No one plans to end up in the emergency department of Zuckerberg San Francisco General Hospital and Trauma Center (ZSFG). Most of us will be lucky enough to never see the inside of an operating room or resuscitation bay. But every year, nearly 4,000 of our neighbors rely on ZSFG for their healthcare and emergency support. As a public hospital, no one is turned away.
When tragedy strikes, this safety-net hospital for the uninsured quickly becomes all of our safety-net – treating plane crashes and mass violence with the same dedication to healing patients any other day. And as the only Level-1 trauma center in San Franciso and northern San Mateo counties, the team at ZSFG stays ready for what this city needs in times of crisis.
And practice makes perfect. Every year, ZSFG tests its systems, protocols, and team members to ensure they remain the best place to be in the worst of times.
A volunteer patient’s perspective
On a Thursday morning in December, 15 volunteer patients prepared to fill the emergency department at ZSFG, ready to play a part – victims of a tour bus crash in the center of the city.
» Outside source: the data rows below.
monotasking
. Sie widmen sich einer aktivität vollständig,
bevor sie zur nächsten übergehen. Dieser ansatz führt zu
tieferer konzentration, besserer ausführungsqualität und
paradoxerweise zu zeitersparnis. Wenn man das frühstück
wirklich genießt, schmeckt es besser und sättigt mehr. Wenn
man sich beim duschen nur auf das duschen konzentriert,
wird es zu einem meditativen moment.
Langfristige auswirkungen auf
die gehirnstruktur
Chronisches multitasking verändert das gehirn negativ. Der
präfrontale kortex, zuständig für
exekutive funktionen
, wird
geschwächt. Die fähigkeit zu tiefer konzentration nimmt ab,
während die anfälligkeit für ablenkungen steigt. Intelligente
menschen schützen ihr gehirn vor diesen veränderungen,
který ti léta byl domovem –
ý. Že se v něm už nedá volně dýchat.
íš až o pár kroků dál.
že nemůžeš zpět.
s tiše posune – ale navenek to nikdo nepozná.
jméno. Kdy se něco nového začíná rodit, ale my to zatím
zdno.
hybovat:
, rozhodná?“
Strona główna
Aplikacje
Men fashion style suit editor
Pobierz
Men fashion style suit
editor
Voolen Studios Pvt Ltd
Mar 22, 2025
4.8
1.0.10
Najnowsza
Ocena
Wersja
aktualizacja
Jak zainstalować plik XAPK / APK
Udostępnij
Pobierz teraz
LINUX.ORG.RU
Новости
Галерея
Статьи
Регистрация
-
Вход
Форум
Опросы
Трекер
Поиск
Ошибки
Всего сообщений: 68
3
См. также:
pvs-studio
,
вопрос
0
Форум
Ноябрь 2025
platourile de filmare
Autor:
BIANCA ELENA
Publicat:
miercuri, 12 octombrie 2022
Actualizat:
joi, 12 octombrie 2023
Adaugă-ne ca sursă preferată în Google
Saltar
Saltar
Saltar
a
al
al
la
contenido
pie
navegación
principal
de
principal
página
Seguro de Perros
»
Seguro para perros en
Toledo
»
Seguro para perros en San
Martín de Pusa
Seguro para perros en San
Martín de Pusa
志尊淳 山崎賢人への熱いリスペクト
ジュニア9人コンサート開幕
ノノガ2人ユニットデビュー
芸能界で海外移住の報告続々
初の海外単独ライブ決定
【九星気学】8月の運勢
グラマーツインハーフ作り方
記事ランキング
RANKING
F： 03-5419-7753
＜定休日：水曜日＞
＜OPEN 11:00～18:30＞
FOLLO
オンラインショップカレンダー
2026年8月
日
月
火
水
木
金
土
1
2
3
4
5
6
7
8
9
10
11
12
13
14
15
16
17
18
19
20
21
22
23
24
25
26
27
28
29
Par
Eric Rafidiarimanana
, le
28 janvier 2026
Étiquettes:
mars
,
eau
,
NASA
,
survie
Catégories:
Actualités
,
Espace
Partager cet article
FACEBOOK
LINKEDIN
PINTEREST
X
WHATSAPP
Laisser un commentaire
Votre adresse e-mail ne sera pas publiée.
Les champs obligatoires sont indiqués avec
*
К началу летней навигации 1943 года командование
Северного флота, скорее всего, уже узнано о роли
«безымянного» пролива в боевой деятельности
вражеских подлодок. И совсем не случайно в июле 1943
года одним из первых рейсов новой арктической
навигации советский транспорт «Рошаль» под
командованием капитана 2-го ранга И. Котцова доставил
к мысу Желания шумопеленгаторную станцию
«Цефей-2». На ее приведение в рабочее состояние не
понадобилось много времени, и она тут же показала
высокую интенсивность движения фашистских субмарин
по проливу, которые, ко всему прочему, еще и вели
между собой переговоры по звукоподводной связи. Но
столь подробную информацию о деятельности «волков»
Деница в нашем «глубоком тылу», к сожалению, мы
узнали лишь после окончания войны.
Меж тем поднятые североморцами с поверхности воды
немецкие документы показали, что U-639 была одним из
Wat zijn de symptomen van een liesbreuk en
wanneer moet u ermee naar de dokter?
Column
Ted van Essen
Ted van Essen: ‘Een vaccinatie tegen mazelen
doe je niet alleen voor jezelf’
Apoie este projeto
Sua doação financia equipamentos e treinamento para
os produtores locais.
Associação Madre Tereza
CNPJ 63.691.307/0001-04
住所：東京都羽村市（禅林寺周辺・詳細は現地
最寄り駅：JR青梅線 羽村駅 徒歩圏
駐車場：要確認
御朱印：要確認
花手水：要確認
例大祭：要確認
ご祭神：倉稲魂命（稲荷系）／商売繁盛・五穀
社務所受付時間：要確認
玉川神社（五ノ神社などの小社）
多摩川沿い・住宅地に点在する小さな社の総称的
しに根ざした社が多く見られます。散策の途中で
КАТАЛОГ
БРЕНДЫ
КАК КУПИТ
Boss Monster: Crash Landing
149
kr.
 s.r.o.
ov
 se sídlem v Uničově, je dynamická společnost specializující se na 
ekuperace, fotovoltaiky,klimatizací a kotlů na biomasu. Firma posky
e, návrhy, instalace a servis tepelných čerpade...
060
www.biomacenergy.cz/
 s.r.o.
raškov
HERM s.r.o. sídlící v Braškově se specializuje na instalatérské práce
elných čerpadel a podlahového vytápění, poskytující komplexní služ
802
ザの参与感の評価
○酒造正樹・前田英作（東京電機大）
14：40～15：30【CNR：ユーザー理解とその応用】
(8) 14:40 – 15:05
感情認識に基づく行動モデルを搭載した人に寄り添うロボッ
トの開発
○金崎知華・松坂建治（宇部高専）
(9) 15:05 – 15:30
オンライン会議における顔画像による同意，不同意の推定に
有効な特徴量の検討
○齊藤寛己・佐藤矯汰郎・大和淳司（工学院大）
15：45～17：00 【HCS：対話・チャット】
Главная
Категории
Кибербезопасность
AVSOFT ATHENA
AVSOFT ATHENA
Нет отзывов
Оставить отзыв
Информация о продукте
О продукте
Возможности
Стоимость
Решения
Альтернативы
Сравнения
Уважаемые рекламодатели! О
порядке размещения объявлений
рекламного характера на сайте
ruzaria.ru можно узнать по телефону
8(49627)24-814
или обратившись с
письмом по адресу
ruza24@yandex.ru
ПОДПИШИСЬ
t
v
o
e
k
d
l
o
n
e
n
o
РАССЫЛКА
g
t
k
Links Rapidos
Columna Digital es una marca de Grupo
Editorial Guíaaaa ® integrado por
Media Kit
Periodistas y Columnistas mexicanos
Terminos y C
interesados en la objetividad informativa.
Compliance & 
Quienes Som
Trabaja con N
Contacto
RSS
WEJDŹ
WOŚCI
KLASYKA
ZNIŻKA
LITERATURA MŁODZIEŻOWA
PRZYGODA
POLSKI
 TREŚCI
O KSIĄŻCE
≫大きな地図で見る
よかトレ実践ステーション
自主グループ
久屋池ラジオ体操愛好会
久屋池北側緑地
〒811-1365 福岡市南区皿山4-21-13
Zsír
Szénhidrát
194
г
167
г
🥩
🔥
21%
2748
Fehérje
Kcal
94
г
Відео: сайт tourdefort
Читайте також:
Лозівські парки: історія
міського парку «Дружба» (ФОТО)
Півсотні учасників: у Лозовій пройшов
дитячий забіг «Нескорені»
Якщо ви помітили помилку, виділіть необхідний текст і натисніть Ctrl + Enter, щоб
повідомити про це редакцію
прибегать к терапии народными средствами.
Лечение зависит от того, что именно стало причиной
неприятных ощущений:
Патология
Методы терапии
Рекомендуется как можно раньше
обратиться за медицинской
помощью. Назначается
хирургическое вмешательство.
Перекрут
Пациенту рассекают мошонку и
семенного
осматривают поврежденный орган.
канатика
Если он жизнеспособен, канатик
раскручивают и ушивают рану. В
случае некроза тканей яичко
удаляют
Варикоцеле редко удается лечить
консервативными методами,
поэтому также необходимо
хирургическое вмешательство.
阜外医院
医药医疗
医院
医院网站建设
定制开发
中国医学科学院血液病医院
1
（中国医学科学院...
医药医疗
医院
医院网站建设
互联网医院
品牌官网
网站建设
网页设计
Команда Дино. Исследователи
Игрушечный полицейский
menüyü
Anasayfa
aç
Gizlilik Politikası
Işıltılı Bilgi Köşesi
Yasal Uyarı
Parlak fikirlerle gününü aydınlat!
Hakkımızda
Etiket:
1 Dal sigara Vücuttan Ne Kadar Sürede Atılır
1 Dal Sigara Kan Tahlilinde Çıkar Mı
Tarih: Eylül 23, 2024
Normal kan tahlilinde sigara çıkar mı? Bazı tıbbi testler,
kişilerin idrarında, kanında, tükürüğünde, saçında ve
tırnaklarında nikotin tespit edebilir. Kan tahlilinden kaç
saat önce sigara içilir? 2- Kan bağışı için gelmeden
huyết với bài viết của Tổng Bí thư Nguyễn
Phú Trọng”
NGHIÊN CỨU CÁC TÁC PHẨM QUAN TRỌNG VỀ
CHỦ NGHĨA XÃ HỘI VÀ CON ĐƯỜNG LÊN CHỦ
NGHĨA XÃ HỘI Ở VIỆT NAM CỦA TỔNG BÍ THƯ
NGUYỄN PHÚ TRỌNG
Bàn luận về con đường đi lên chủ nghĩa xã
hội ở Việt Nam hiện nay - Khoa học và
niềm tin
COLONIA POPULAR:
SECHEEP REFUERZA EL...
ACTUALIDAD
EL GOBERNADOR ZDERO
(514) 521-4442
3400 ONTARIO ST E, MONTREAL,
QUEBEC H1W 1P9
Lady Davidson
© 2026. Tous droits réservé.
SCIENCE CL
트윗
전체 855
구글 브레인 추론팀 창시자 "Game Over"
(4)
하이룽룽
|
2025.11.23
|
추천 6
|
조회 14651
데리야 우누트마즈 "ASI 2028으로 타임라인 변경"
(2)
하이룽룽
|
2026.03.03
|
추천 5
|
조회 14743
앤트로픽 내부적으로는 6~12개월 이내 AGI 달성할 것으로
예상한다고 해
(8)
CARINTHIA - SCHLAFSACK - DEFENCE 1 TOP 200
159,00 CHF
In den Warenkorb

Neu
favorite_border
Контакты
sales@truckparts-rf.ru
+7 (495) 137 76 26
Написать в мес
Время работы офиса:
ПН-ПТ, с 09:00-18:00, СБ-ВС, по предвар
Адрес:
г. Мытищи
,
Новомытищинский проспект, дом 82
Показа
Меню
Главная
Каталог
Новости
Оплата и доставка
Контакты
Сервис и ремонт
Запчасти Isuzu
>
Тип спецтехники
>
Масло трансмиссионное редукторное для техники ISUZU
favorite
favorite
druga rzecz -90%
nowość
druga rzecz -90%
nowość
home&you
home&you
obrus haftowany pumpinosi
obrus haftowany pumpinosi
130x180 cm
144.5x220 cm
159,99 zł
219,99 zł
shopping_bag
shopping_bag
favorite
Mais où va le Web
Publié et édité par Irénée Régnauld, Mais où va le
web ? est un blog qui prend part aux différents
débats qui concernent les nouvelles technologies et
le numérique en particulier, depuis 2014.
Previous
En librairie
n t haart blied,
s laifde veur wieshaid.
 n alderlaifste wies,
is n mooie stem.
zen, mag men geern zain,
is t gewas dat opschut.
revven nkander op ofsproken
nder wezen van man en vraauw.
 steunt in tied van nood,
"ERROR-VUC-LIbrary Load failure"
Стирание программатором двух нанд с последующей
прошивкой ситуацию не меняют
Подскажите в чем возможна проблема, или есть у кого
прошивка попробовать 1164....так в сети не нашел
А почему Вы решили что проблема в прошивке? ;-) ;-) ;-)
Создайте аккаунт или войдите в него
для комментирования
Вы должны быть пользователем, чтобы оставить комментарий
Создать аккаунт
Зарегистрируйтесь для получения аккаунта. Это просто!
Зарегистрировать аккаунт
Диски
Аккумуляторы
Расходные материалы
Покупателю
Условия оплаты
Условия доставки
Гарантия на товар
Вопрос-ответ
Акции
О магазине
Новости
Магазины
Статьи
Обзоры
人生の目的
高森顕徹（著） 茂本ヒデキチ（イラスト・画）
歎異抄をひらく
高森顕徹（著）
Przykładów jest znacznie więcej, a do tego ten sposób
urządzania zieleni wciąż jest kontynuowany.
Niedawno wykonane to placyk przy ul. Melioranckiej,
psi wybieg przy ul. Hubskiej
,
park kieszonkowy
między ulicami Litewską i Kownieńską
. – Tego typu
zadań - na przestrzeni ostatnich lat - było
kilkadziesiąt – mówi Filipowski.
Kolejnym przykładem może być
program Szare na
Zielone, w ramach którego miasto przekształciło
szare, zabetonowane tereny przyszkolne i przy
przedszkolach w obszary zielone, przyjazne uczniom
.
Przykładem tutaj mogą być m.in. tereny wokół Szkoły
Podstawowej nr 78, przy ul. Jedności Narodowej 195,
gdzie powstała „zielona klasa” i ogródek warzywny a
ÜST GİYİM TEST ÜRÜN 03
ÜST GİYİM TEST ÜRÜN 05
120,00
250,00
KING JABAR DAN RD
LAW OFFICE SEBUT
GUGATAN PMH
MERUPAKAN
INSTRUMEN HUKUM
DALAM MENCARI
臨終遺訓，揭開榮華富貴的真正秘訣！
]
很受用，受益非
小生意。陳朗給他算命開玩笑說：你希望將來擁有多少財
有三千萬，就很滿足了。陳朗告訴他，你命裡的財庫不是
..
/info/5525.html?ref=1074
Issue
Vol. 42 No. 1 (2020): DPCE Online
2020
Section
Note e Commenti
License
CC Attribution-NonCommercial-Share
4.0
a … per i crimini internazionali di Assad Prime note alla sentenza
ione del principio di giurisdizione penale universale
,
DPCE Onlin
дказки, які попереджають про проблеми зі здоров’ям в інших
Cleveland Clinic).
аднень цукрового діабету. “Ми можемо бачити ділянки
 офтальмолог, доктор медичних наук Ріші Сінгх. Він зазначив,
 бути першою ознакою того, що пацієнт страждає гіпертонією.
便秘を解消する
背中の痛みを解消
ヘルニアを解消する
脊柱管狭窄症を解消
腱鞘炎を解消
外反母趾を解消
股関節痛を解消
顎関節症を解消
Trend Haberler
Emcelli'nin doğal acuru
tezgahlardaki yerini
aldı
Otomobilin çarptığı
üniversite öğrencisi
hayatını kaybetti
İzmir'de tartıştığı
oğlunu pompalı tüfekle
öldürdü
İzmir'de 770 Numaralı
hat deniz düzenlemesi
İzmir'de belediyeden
Armed with a backstory and a few visible wounds painted on our faces, we limped into the ED. The drill began immediately – testing the emergency protocols and staff reaction to an influx of patients on top of real-life traumas and surgeries and sick patients.
As the volunteer patients were triaged, equipped with a print out of our vital signs and ailments, the sickest among us were wheeled into resus bays, and assessed – moaning and awaiting assessments of our “injuries.” Over the next hour, I played the part of an unconscious woman with a head injury – complete with a full moulage face laceration thanks to the training team.
The team surrounded my gurney to check my breathing and begin assessing the plan of action. My room quickly became a double to accommodate more volunteer patients, and the team worked to clear us both out of the ED. I quickly was queued for a head CT right down the hall and then sent up to the ICU to be under observation. Several of the other volunteer patients were sent straight to the operating room below, while others had teams from around the hospital come to their bedside – labor and delivery, plastics, and cardiology. And because of the new state-of-the-art building, all of this care could happen under one roof.
A page was sent out and like that – the drill ended. We climbed off of our gurneys and walked out of the emergency department and let the team get back to regularly scheduled programming – treating accidents and illness with expert care.